Following the end of the series, Rosemann, Abnett and Lanning launched a spinoff series that resurrected and re-purposed the Guardians of the Galaxy brand. Combining the core team of heroes from Annihilation: Conquest with the Guardians name for the first time, the 2008 series essentially created the basis for much of what appears in the new movie, in terms of both character lineup and tone (Current Marvel executive editor Tom Brevoort made a point of highlighting Rosemann's contributions in a series of tweets earlier this week, saying that the original idea of a "dirty dozen book with Star-Lord" came from the editor).
In 2012, following the cancelation of the Abnett/Lanning series after two years, writer Brian Michael Bendis brought back the second Guardians team in the pages of Avengers Assemble — a series launched specifically to act as an "entry point" into the comic book continuity for new readers who had enjoyed Joss Whedon's Avengers movie of the same year. From there, Bendis then launched a new, currently ongoing Guardians of the Galaxy series centering on those characters in 2013, which — in a nice nod to the concept's origins — sees the contemporary team take on the Badoon, almost a millennium before they accidentally create the first Guardians.
As the movie approached, Marvel added more Guardians-related material to its publishing schedule. As of July 2014, there are three ongoing titles related to the concept: Guardians of the Galaxy, Rocket Raccoon and The Legendary Star-Lord. In October, a fourth title — Guardians 3000, centering around the original incarnation of the concept — will be added, with Abnett returning as writer.

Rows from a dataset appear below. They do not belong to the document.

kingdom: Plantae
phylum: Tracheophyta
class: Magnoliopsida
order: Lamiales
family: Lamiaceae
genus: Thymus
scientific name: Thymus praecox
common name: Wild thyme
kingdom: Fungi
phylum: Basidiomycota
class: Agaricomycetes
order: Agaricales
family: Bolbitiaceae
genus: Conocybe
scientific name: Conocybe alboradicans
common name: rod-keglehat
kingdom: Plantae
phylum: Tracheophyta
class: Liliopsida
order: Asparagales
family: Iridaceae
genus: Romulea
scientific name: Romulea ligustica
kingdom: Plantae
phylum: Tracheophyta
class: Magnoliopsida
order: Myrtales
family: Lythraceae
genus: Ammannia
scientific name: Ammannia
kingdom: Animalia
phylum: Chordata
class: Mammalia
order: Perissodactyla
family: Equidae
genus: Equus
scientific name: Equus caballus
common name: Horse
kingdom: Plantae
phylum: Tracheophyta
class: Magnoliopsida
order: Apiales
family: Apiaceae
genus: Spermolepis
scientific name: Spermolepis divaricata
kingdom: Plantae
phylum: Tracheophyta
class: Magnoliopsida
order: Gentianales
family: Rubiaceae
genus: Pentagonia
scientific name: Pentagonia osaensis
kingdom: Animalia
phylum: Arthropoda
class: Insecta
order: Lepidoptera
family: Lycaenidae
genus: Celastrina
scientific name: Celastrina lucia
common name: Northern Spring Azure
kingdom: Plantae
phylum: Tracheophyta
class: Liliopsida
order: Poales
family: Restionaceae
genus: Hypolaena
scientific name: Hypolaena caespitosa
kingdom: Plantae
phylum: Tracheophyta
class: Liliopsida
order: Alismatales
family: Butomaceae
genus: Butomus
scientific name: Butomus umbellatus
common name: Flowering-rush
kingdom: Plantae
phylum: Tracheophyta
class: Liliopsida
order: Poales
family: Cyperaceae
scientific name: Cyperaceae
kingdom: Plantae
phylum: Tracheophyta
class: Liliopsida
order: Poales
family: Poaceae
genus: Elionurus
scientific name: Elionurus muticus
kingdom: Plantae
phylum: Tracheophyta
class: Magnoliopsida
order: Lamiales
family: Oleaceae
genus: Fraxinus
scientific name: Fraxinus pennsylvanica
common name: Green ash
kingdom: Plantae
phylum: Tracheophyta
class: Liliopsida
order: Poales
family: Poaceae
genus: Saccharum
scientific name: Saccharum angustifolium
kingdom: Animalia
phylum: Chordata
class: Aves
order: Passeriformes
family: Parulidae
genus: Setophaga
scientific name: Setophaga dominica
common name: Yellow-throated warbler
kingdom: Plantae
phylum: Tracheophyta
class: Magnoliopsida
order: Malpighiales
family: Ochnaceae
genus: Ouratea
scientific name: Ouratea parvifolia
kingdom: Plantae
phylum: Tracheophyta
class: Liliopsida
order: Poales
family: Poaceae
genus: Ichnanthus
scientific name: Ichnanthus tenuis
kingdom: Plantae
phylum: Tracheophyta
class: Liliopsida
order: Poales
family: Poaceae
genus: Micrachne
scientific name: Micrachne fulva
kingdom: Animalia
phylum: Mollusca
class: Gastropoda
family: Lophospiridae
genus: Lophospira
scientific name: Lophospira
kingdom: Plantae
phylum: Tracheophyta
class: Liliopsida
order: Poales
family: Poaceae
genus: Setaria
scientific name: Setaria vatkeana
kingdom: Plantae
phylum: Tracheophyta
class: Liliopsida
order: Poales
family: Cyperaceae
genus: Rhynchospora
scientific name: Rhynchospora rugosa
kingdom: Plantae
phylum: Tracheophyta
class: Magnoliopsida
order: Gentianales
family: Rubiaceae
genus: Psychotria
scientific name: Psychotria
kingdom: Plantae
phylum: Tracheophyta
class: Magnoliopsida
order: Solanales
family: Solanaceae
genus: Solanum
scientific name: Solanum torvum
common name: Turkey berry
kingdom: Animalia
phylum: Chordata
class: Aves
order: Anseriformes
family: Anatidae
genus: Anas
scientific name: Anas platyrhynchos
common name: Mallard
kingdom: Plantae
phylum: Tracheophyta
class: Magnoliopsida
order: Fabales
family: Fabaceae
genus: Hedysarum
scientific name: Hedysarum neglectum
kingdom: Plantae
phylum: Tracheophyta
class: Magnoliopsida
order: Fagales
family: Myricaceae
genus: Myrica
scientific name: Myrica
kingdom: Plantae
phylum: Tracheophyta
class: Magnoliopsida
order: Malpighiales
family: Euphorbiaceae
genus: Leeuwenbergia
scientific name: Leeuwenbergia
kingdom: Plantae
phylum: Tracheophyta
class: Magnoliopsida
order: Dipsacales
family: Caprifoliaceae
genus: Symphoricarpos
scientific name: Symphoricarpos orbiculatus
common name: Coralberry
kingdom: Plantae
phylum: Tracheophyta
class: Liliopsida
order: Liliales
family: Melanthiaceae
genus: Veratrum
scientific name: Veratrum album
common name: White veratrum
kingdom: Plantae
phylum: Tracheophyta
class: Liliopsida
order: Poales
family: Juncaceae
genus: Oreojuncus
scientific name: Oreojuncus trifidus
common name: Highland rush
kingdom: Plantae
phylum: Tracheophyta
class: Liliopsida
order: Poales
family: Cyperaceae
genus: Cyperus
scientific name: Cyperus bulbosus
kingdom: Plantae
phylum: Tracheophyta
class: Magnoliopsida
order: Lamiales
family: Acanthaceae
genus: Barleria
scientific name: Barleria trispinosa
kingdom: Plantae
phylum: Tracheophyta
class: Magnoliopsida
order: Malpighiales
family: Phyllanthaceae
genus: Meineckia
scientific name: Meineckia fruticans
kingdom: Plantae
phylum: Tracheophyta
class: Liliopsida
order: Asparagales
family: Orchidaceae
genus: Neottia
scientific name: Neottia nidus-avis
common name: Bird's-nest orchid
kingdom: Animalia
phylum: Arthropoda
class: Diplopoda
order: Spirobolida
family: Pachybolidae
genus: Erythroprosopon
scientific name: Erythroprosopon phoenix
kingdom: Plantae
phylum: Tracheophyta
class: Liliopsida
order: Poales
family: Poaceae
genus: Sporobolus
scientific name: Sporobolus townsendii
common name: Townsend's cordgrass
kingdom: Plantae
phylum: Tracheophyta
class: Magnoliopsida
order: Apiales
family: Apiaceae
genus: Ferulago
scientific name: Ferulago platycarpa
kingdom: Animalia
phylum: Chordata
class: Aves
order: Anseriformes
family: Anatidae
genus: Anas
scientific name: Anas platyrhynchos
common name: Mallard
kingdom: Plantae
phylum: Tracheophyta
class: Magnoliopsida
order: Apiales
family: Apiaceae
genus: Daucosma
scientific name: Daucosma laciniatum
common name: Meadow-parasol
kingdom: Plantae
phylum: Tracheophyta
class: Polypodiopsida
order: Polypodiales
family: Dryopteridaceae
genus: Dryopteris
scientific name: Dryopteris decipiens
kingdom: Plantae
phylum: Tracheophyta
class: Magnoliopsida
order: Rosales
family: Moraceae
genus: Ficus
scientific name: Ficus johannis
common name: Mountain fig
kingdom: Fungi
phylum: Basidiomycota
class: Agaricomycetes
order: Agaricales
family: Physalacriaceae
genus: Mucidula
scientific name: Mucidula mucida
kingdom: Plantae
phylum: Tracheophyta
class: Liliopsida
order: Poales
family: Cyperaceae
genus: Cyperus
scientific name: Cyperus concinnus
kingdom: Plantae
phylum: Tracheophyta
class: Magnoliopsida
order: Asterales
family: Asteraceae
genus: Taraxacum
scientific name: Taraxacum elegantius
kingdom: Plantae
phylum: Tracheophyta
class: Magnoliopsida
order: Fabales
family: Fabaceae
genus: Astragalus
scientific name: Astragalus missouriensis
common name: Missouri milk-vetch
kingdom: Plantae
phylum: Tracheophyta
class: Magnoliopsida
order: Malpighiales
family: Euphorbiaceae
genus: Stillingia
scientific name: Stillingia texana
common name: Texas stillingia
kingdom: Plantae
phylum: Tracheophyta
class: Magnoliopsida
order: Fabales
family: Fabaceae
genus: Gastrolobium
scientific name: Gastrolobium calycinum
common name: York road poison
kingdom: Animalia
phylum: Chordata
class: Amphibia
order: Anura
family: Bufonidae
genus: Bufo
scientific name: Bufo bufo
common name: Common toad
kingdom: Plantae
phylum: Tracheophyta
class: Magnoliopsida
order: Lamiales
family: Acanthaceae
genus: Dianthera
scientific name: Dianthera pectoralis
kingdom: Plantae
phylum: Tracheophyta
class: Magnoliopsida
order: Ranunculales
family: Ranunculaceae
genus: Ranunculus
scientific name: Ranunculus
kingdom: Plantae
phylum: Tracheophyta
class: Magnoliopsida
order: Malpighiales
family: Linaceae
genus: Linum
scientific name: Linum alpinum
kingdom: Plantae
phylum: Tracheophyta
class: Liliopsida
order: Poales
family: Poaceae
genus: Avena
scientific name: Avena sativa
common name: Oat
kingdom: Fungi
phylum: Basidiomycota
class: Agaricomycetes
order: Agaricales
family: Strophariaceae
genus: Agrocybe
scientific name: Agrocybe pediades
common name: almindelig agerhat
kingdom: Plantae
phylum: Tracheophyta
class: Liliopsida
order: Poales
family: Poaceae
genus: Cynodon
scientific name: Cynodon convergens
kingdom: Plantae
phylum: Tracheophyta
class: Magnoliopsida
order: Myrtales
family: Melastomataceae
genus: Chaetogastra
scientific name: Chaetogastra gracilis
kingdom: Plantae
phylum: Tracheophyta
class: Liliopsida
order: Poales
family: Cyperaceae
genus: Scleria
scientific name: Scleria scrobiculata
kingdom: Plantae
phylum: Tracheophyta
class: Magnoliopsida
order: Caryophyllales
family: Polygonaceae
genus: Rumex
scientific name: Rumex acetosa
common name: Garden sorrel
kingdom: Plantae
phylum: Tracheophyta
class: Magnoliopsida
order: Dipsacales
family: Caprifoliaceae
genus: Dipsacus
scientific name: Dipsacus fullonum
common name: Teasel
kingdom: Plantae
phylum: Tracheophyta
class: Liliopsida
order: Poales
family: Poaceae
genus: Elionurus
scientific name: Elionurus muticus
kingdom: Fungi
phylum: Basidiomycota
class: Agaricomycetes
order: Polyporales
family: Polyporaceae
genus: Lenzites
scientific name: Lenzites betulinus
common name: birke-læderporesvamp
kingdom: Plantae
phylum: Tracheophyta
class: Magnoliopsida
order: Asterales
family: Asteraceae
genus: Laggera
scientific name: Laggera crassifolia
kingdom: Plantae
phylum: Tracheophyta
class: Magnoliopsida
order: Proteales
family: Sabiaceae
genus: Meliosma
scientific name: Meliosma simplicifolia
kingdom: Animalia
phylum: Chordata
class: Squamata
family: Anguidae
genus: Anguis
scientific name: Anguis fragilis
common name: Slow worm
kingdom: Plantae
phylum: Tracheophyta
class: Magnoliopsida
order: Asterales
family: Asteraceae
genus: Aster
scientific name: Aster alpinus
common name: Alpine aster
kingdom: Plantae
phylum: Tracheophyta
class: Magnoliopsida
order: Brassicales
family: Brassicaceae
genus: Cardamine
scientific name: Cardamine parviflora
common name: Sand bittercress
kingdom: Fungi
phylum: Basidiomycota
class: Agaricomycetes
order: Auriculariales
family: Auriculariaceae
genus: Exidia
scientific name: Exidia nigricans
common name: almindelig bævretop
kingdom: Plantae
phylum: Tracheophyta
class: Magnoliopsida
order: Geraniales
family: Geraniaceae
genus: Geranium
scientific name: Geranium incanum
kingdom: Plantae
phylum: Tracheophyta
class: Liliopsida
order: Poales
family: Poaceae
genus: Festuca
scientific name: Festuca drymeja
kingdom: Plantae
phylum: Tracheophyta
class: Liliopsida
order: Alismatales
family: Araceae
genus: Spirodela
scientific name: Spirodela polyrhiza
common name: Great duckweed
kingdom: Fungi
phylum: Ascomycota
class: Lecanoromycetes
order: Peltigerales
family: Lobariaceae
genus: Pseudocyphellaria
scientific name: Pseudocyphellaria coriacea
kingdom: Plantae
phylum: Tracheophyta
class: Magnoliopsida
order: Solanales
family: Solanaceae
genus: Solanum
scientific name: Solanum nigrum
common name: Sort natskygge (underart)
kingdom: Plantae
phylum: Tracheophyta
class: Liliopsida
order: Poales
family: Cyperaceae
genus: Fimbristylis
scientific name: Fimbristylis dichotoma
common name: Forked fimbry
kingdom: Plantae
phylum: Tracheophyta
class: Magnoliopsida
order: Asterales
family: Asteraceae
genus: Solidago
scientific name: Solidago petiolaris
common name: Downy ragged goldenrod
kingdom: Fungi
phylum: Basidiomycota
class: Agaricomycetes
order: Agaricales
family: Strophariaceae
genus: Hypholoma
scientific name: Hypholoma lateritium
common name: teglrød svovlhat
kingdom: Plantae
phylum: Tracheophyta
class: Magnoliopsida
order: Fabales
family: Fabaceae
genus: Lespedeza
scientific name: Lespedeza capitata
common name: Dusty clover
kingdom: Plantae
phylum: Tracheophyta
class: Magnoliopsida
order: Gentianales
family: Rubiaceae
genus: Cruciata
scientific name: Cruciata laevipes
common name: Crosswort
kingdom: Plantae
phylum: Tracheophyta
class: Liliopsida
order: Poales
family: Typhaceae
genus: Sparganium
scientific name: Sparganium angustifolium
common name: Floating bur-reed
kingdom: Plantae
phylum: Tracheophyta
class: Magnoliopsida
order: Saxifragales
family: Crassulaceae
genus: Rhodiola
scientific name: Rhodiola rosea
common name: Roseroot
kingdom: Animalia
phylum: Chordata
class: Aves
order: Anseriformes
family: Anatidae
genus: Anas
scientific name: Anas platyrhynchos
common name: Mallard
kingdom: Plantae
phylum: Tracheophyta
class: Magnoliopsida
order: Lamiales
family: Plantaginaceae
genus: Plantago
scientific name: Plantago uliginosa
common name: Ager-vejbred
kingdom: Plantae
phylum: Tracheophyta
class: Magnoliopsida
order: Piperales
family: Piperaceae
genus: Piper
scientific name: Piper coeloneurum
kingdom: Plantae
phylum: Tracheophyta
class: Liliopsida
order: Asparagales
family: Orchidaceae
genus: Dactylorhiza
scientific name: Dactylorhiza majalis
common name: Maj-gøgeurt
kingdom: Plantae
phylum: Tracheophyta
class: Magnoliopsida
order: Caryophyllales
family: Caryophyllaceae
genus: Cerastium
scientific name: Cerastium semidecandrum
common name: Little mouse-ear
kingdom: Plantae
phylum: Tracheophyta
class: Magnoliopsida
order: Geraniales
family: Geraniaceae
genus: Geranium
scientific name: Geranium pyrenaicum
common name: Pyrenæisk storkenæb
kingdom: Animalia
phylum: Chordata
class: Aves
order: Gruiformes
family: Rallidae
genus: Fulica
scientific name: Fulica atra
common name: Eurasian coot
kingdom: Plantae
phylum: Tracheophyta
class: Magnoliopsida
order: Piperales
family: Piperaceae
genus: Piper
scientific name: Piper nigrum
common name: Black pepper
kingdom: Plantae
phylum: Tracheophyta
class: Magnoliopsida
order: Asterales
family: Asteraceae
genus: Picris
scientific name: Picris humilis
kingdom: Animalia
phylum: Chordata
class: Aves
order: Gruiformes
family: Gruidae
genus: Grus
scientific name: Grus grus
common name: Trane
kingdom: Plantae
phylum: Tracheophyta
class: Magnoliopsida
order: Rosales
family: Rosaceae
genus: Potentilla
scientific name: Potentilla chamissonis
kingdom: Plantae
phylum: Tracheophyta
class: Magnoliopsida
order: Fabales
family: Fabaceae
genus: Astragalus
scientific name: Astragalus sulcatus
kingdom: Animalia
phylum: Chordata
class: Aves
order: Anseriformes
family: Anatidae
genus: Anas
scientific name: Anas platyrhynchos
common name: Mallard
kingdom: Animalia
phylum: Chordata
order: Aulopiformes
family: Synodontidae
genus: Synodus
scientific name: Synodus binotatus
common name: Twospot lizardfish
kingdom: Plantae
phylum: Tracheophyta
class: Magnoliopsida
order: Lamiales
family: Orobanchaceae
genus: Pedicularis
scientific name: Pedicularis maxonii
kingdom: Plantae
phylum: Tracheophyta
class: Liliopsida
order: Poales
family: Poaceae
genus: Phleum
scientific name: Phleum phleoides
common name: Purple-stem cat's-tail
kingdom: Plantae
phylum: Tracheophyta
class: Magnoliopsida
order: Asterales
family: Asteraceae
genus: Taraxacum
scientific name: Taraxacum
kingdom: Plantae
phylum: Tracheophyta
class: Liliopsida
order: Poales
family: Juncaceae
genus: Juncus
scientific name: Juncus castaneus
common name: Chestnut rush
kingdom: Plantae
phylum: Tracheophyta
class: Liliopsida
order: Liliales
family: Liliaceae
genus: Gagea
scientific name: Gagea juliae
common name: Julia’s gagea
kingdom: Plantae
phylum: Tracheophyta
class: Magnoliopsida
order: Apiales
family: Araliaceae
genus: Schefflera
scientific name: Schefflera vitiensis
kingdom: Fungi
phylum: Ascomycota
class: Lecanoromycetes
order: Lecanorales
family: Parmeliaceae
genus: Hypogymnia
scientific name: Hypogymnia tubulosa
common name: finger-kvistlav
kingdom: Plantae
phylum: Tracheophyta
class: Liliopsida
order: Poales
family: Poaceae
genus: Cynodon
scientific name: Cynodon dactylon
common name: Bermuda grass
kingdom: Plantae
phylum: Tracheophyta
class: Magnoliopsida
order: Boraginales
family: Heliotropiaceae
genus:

For a movie with such simple, obvious appeal (It's Star Wars meets Avengers), Guardians of the Galaxy has surprisingly convoluted origins. The original team had a certain appeal, but it wasn't a broad one. After many attempts to redeem the characters, it took a complete do-over to get Guardians right, but they finally got there, almost four decades after someone thought up the name in the first place.